Fort Wayne Weekly Sentinel, March 22, 1845 Page 2.
DIED,—In this city, on Tuesday last, Mr. Thomas McJanet, stone cutter, aged 34 years, a native of Girven, Ayrshire, Scotland.
On the same day, in this neighborhood, at an advanced age, Mr. John Chapman—(better known by the name of Johnny Appleseed.)
The deceased was well known through the region by his eccentricity and the strange garb he usually wore. He followed the occupation of nurseryman, and has been a regular visiter here for upwards of 20 years. He was a native of Pennsylvannia, but we understand his home—if home he had—for some years past was in the neighborhood of Cleveland Ohio, where he has relatives living. He is supposed to have owned considerable property, yet he denied himself almost the common necessities of life—not so much perhaps from avarice as from his peculiar notions on religious subjects. He was a follower of Swedenbourgh, and devoutly believing that the more he endured in this world the less he would have to suffer and the greater would be his happiness hereafter—he submitted to privation with cheerfulness and content, believing that by so doing he was securing the quarters hereafter.
In the most inclement weather he might be seen barefooted and almost naked, except when by chance he picked up articles of old clothing. Notwithstanding the privations and exposure he endured, he lived to an extreme old age, being probably not less than 80 years old at the time of his death,—though no person would have judged from his appearance that he was 60. He always carried with him some work on the doctrines of Swedenbourgh, with which he was perfectly familiar, and would readily converse and argue on this tenets, evincing much schrewdness and penetration.

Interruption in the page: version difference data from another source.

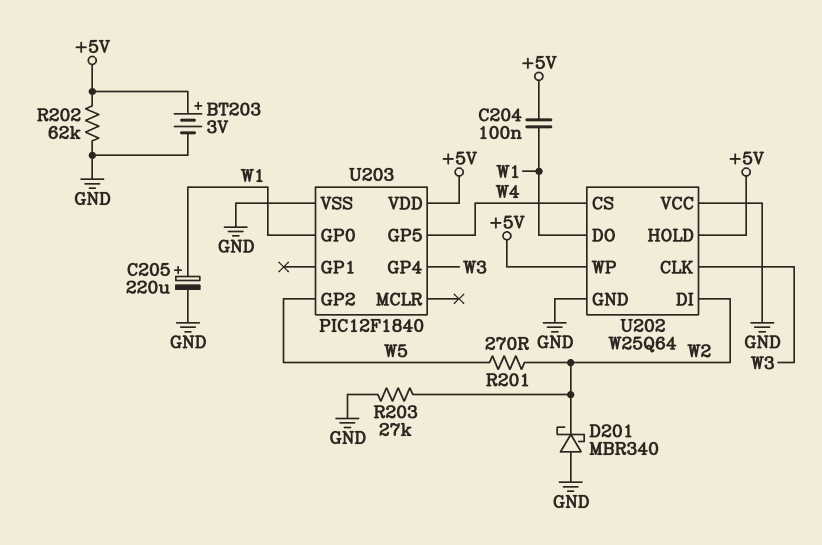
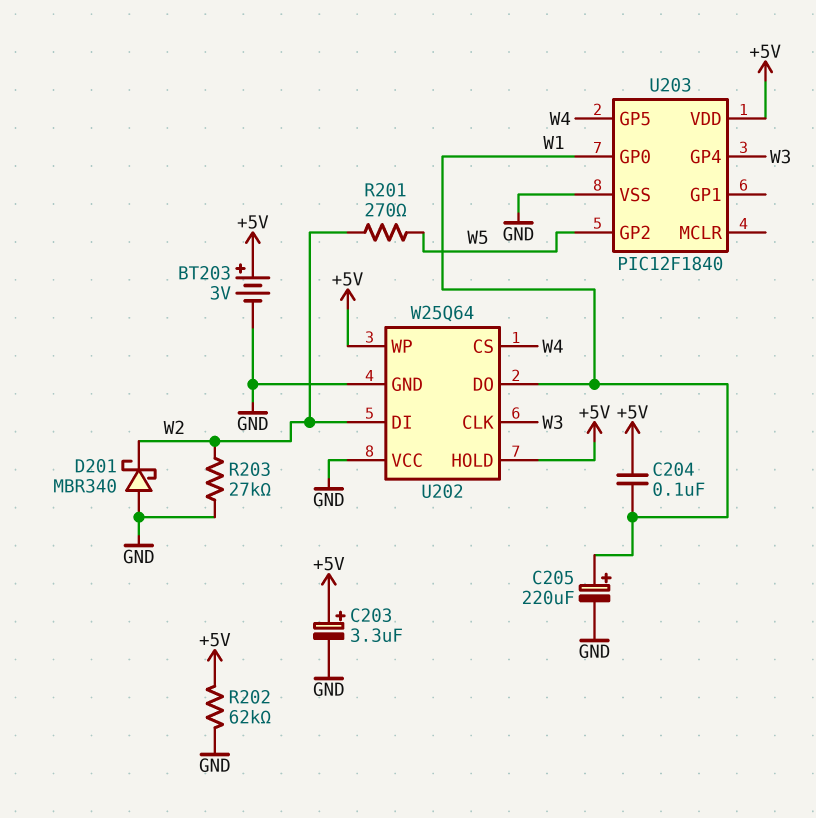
C203: none -> 3.3uF (plus +5V, minus GND)

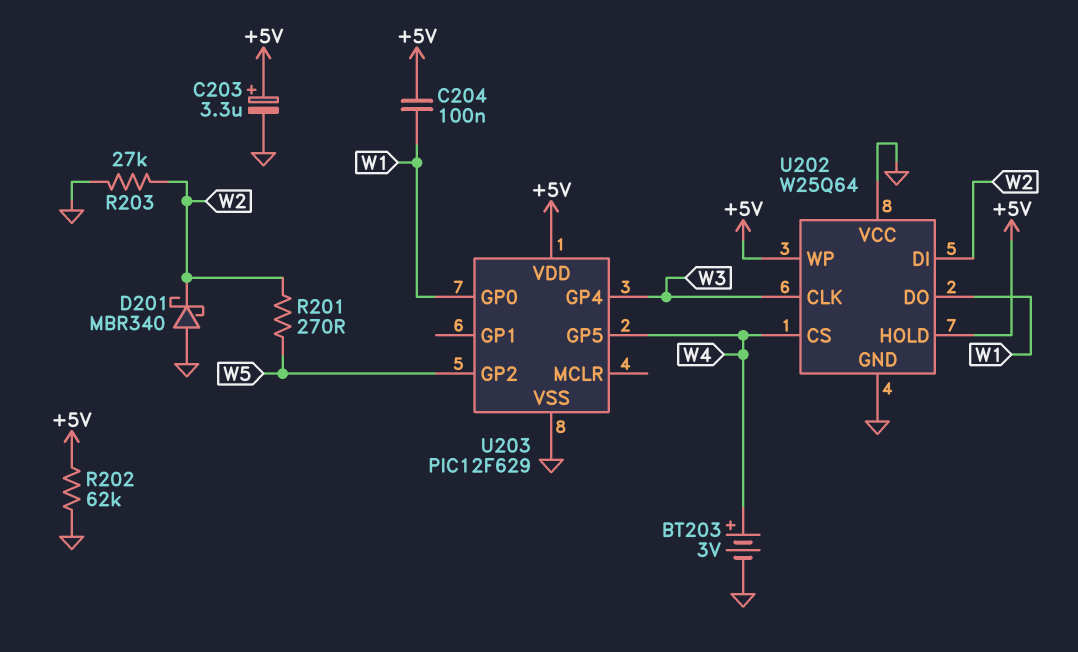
BT203: 3V (plus +5V, minus GND) -> 3V (plus W4, minus GND)
C205: 220uF (plus W1, minus GND) -> none
U203: PIC12F1840 -> PIC12F629

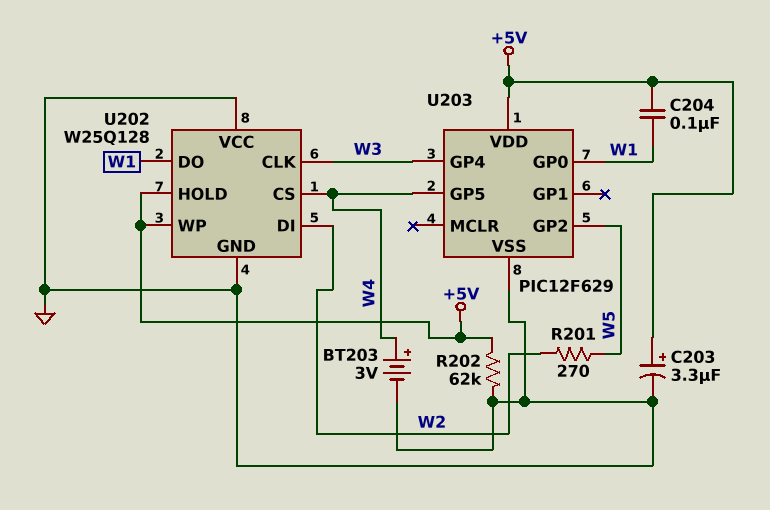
D201: schottky MBR340 (A GND, K W2) -> none
R203: 27k (GND, W2) -> none
U202: W25Q64 -> W25Q128

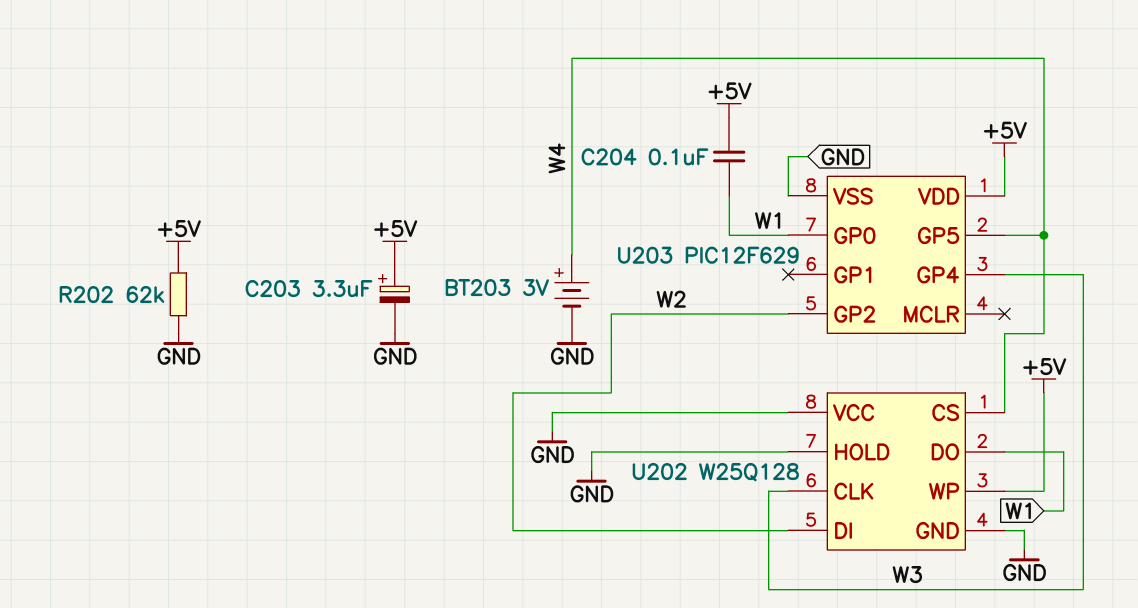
R201: 270 (W2, W5) -> none
U202 pin HOLD: +5V -> GND
U203 pin GP2: W5 -> W2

His death was quite sudden. We saw him in our streets only a day or two previous.
John Chapman, Fort Wayne Weekly Sentinel, March 22, 1845, Page 2. “Copied in 2013 at the Allen County Public Library by Stanley J. Follis for Allen INGenWeb.“ (PDF)
Steven Fortreide remarks that:
The date of Johnny's death can be established with reasonable certainty. In 1934 his obituary notice was rediscovered in the March 22, 1845, edition of the Fort Wayne Sentinel by Miss Eva Peck of the Fort Wayne Public Library. The obituary reads in part, “Died—in this city on Tuesday last (March 18) Mr. Thomas McJanet ... On the same day, in this neighborhood, at an advanced age, Mr. John Chapman (better known by the name of Johnny Appleseed.)”
After a few laudatory remarks the notice concluded, “His death was quite sudden. We saw him on our streets only a day or two previous.” The fact that the Sentinel did not give the exact date of death has supported the belief that the actual date was the “Tuesday last” of the previous week, March 11. However, the Fort Wayne Times and Peoples Press of March 22, also ran an obituary, not of John, but of the Thomas Mcjanet referred to by the Sentinel with these words, “Died—In this city on the 18th . . . Mr. Thomas Mcjanet.” This confirms that John did indeed die on March 18, 1845.